6 R.I. 85 | R.I. | 1859
In this cause, evidence was admitted to pass to the jury of a certain entry in a book, being the cash-book of the Providence Gas Company. The purpose of the evidence was, to prove that the defendant paid for gas used at the Empire Saloon in the city of Providence; the question being, whether the defendant was proprietor and manager of the said saloon. The entry was made in the book by one Thomas F. Vaughn, who was alleged to be without the jurisdiction of the court. The testimony was admitted upon proof of the handwriting of said Vaughn, it being admitted that Vaughn was out of the jurisdiction of the court, and in parts unknown.

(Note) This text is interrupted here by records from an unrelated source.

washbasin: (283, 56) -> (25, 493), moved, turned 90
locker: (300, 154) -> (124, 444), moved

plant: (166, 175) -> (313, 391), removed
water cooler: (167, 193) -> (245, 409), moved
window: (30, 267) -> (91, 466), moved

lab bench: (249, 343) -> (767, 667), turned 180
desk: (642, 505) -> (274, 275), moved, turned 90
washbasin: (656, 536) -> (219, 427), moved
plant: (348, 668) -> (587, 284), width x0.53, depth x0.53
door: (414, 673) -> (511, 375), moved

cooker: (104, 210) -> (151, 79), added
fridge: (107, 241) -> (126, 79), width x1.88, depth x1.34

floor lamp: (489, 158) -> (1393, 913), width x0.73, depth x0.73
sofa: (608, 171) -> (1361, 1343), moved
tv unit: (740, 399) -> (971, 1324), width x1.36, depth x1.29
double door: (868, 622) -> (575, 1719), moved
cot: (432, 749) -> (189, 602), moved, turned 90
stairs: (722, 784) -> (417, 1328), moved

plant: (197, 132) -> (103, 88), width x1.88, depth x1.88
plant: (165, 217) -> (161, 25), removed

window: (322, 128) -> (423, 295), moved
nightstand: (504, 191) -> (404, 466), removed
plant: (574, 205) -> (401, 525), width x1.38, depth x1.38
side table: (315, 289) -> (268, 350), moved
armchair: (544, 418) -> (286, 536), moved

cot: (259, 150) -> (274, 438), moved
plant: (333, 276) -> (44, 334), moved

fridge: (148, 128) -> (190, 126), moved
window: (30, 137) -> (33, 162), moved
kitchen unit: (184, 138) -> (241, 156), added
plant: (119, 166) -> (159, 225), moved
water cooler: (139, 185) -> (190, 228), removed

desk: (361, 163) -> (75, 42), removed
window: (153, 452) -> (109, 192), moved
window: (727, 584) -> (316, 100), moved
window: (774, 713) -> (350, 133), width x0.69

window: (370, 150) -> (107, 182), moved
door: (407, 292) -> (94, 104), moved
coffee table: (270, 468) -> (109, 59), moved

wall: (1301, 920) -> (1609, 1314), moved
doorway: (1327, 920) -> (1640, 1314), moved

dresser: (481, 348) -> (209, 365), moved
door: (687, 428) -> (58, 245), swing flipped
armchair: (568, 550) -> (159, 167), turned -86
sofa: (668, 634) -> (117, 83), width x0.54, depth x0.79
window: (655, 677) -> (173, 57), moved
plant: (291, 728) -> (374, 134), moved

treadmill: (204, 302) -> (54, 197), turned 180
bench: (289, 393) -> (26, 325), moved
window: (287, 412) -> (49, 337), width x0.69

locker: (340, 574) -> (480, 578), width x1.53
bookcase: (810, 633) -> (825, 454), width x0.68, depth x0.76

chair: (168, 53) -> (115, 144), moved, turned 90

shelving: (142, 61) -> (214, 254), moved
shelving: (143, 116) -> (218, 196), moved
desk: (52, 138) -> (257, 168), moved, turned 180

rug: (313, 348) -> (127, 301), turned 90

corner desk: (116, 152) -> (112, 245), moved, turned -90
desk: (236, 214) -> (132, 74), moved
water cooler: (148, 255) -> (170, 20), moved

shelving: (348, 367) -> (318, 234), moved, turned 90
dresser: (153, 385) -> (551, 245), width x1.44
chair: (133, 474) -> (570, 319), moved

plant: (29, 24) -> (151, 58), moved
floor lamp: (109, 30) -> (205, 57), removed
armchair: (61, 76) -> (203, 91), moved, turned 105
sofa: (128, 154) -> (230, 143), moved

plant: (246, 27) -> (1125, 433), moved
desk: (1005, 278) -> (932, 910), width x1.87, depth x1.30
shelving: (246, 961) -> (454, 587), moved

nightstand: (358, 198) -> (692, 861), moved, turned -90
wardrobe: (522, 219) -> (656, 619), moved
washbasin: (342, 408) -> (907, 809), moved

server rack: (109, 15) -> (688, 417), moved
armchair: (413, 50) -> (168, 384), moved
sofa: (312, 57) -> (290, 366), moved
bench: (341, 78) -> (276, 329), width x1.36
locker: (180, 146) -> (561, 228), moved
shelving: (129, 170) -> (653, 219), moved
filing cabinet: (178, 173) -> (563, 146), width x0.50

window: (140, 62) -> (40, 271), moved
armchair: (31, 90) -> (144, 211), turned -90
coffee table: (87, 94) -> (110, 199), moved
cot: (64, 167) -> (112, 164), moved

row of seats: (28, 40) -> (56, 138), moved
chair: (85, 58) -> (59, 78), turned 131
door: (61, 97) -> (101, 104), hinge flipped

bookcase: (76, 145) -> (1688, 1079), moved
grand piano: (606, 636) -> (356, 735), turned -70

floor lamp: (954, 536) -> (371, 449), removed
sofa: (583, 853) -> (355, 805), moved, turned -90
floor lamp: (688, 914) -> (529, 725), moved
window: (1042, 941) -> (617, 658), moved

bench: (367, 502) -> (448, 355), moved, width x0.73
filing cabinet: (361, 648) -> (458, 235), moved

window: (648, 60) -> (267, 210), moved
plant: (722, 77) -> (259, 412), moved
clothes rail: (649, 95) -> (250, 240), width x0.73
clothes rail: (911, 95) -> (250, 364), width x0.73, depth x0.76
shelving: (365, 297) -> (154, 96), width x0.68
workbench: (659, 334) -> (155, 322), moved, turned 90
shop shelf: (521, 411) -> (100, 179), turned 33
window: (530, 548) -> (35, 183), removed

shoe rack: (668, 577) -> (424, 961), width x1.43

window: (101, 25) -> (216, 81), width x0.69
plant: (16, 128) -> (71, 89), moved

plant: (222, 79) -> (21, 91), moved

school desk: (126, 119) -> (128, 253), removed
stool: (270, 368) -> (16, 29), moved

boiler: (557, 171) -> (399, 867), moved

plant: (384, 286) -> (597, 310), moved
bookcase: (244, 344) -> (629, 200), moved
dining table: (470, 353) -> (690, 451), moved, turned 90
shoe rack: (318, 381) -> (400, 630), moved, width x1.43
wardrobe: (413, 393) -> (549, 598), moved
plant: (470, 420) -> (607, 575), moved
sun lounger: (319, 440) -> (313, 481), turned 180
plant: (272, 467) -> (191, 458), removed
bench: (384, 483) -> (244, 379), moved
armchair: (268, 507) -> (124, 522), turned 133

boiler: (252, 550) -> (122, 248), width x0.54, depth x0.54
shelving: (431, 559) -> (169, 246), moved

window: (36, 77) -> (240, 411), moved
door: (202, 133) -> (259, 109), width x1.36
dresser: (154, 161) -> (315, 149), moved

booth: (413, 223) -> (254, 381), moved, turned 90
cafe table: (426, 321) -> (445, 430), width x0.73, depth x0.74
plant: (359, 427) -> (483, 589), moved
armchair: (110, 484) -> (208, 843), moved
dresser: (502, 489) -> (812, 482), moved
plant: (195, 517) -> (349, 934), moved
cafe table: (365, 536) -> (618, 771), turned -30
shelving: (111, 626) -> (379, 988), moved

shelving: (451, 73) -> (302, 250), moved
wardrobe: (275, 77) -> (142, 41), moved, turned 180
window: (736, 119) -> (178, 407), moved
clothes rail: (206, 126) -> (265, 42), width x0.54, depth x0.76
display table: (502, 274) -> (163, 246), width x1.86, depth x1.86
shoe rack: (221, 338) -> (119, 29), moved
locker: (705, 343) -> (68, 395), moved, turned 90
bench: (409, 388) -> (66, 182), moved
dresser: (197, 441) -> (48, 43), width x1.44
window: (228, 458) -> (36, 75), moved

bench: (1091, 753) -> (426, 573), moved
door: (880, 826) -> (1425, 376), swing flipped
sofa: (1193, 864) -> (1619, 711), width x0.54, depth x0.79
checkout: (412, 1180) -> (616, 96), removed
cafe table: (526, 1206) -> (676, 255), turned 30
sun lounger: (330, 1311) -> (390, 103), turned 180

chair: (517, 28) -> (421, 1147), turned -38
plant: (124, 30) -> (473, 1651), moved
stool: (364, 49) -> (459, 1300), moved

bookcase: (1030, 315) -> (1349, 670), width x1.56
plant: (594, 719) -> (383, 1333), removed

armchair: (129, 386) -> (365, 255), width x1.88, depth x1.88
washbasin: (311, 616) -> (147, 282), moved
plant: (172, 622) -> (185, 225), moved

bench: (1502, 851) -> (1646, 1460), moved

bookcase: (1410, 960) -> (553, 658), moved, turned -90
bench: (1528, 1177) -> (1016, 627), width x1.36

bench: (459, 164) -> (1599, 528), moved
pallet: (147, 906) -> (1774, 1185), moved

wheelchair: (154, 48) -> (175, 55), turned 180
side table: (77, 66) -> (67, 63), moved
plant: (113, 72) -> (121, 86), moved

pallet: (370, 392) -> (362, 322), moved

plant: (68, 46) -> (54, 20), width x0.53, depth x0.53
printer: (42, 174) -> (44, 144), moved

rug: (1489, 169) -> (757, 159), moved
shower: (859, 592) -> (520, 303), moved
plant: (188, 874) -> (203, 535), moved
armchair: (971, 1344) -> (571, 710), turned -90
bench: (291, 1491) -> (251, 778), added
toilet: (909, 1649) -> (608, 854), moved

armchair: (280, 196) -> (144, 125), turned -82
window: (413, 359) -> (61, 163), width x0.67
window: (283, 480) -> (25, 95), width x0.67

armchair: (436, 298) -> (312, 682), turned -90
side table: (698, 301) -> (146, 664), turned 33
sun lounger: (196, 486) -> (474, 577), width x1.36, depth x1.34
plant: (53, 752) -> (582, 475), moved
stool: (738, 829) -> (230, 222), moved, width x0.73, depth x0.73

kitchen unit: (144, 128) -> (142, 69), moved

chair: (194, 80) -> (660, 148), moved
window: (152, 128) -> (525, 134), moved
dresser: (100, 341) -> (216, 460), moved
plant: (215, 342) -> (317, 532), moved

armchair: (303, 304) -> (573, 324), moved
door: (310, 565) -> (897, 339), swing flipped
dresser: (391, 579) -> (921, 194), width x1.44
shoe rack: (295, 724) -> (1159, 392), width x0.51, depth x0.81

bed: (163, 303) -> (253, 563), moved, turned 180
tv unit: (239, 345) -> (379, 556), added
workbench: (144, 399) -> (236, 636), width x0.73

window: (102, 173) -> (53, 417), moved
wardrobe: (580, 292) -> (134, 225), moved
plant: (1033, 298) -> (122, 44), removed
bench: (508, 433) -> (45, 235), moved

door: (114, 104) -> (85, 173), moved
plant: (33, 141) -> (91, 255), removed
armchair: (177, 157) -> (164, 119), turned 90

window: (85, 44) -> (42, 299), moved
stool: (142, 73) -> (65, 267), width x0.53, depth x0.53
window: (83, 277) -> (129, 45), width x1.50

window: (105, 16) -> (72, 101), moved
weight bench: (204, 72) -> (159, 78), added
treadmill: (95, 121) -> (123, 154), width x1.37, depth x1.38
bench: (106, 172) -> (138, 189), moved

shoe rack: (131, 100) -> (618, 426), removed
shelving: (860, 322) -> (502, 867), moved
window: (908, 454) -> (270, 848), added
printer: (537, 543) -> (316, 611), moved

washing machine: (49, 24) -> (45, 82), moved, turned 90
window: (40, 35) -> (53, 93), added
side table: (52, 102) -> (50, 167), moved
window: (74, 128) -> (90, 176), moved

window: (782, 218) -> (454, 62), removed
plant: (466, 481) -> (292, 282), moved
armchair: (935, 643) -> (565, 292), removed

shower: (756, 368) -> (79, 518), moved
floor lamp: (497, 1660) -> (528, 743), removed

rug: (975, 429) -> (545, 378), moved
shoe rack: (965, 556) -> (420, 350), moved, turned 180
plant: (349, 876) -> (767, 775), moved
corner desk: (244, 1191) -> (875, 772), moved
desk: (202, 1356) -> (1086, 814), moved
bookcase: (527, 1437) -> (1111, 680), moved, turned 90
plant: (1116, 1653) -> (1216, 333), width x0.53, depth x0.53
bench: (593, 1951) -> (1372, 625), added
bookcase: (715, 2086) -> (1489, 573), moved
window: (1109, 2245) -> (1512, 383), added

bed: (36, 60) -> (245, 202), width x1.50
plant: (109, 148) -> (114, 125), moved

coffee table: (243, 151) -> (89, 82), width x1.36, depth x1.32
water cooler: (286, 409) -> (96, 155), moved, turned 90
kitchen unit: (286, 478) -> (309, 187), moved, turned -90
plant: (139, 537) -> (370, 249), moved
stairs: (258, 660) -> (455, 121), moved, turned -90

The general principle, as established by the leading English and American cases, is, that entries made in the regular and usual course of business are admissible in evidence after the death of the person who made them, on proof of his handwriting. In some of the states of this country absence from the state, as far as it affects the admissibility of secondary evidence, *89 has the same effect as the death of the witness. In Massachusetts insanity has been held equivalent to death. In New York and Alabama the strict rule is adhered to, that the person who made the entry must be dead to render the entry admissible. The principle as established by the American decisions, on which an entry is admitted as evidence, seems to be, that the acts of men performed in the usual course of business and committed to writing, being under obligation to do the act, and where there is no inducement to misstate facts, may be relied on as evidence of things done as they occur. On this principle, entries made in the regular and usual course of business are admitted as proof, although the person who made them may recollect nothing of the facts, upon his testifying to the authenticity of the entry. It would seem, therefore, if this evidence may be admitted, when the person who made the entry is present to verify the book, the entry being all that constitutes the evidence, if he be dead or absent, secondary proof that it was kept by him is admissible, on the same ground that a subscribing witness to an instrument, being absent, his handwriting may be proved, or a copy of an instrument, when the original is lost, may be offered in proof. All that is necessary to render the entry admissible as evidence, if the witness is living, is, that he shall testify that the entry was made in the regular course of business in his handwriting; and if he be absent or dead, other witnesses may be competent to testify to that.
We think, therefore, that the testimony was properly admitted. Whether, when admitted, the entry amounted to any proof of the fact, to establish which it was introduced, is another question. If it did not, it was irrelevant testimony. It was a mere memorandum of money received to credit of cash, from the defendant. In a subsequent stage of the trial, the defendant put in evidence what the person who made the entry swore to on a former trial, which went to show that the gas bills for the Empire Saloon were not paid by the defendant, but that the money was received from another person. It is contended that the entry in the book is competent testimony in answer to *90 this testimony offered by the defendant. We are inclined to think, that the testimony was irrelevant, and, on that ground, ought not to have been admitted. But we do not see how it could affect the verdict of the jury. The judge charged the jury that it was evidence of the very lightest character, and entitled, in any respect, to very little weight, and that in connection with the testimony of Vaughn on the former trial, it was entitled to very little if any consideration, and that no inference whatever could be drawn by the jury from said entry. We think it could not have affected the verdict injuriously to the defendant, and is not a sufficient cause for awarding to him a new trial. The ruling of the judge, in effect, excluded it from the case, as affirmative testimony on the part of the state.